Chocolate is extremely sensitive to temperature, and just a 2°C fluctuation will cause the cocoa butter it contains to melt and recrystallise. The new crystals it forms are needle shaped and scatter light, which is what gives the characteristic dull appearance of chocolate bloom.
Dérick Rousseau at Ryerson University in Toronto, Canada and Paul Smith of the Institute for Surface Chemistry in Stockholm, Sweden, carried out a careful study of chocolate as it ages, which has been published in the journal Soft Matter. They used a scanning electron microscope to look at the surface of the chocolate over time. This instrument fires electrons at the surface of the chocolate, and measures the electrons that bounce back from it to build up a very high resolution picture of the surface.

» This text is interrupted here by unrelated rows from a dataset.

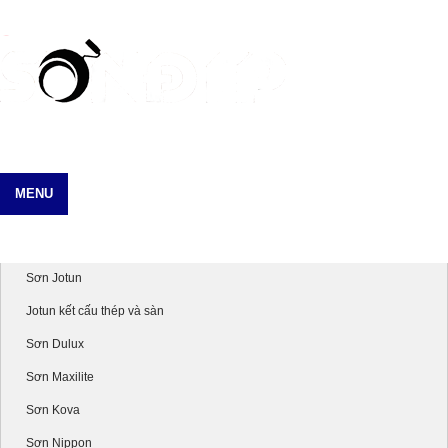
MENU
Danh mục sản phẩm
Sơn Jotun
Jotun kết cấu thép và sàn
Sơn Dulux
Sơn Maxilite
Sơn Kova
Sơn Nippon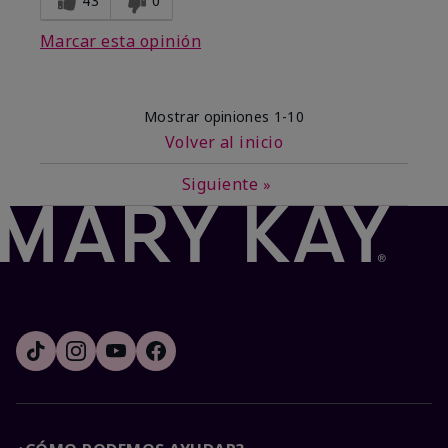
43
0
Marcar esta opinión
Mostrar opiniones
1-10
Volver al inicio
Siguiente
»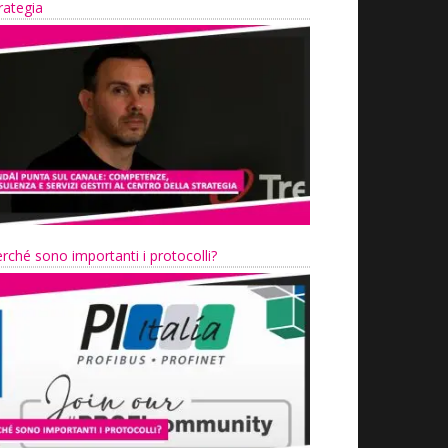
rategia
rché sono importanti i protocolli?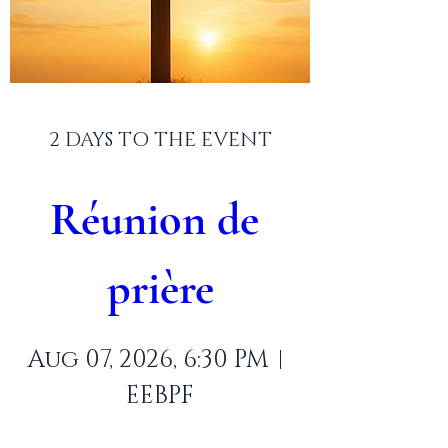
2 DAYS TO THE EVENT
Réunion de 
prière
Aug 07, 2026, 6:30 PM
EEBPF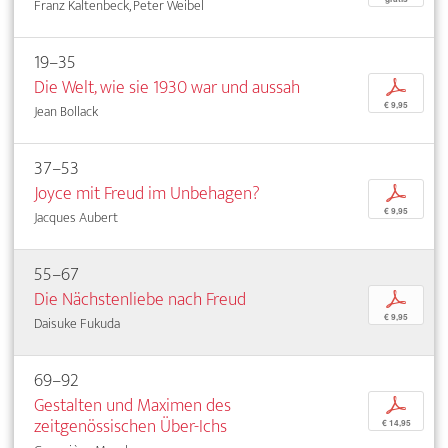
Franz Kaltenbeck, Peter Weibel
19–35
Die Welt, wie sie 1930 war und aussah
p
€ 9,95
Jean Bollack
37–53
Joyce mit Freud im Unbehagen?
p
€ 9,95
Jacques Aubert
55–67
Die Nächstenliebe nach Freud
p
€ 9,95
Daisuke Fukuda
69–92
Gestalten und Maximen des
p
zeitgenössischen Über-Ichs
€ 14,95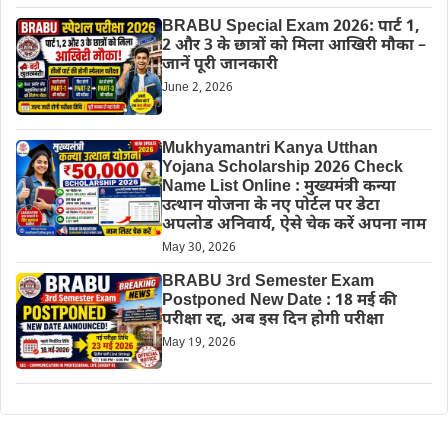
BRABU Special Exam 2026: पार्ट 1,
2 और 3 के छात्रों को मिला आखिरी मौका –
जानें पूरी जानकारी
June 2, 2026
Mukhyamantri Kanya Utthan
Yojana Scholarship 2026 Check
Name List Online : मुख्यमंत्री कन्या
उत्थान योजना के नए पोर्टल पर डेटा
अपलोड अनिवार्य, ऐसे चेक करें अपना नाम
May 30, 2026
BRABU 3rd Semester Exam
Postponed New Date : 18 मई की
परीक्षा रद्द, अब इस दिन होगी परीक्षा
May 19, 2026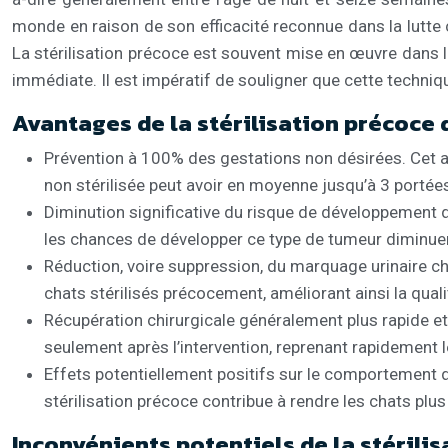
monde en raison de son efficacité reconnue dans la lutte 
La stérilisation précoce est souvent mise en œuvre dans l
immédiate. Il est impératif de souligner que cette techniqu
Avantages de la stérilisation précoce
Prévention à 100% des gestations non désirées. Cet ava
non stérilisée peut avoir en moyenne jusqu’à 3 portées
Diminution significative du risque de développement 
les chances de développer ce type de tumeur diminuent 
Réduction, voire suppression, du marquage urinaire 
chats stérilisés précocement, améliorant ainsi la quali
Récupération chirurgicale généralement plus rapide e
seulement après l’intervention, reprenant rapidement l
Effets potentiellement positifs sur le comportement 
stérilisation précoce contribue à rendre les chats plus 
Inconvénients potentiels de la stérili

They found significant changes took place to the microstructure of the surface of a sample of plain chocolate stored at 26°C for 40 days. Cocoa butter is made up of three key triglycerides, and there are six crystal forms which are known as I to VI, in ascending order of stability. Properly processed chocolate appears glossy, as the cocoa butter forms V type crystals, which are very small – less than 5 microns in length. When the cocoa butter recrystallises with age or poor storage, it forms the most stable VI type crystals, which are larger and spike-shaped, and can be up to 100 microns long.

The surface of the chocolate is not completely smooth, with small layered crystals and surface imperfections in the form of pores and tiny depressions. They found that the more rough the chocolate surface was, the more likely the blooms were to form. Rousseau believes that if manufacturers were to minimise the surface imperfections on their chocolate, this would be a good way to reduce the formation of blooms.

They also tested filled chocolates, and found that these were even more susceptible to forming blooms. The liquid fat in the filling migrates through the chocolate to the surface, and this accelerates the formation of blooms. Ultimately, this also results in very soft chocolate.
‘As an industry, we haven’t got to the bottom of what tools we have to stop bloom formation from happening,’ says Nigel Sanders, senior research scientists at Cadbury in Toronto, Canada. ‘Companies as large as Cadbury do their own research, but it never gets published. It’s nice to see an academic study that helps the whole industry, and isn’t just for the big boys.’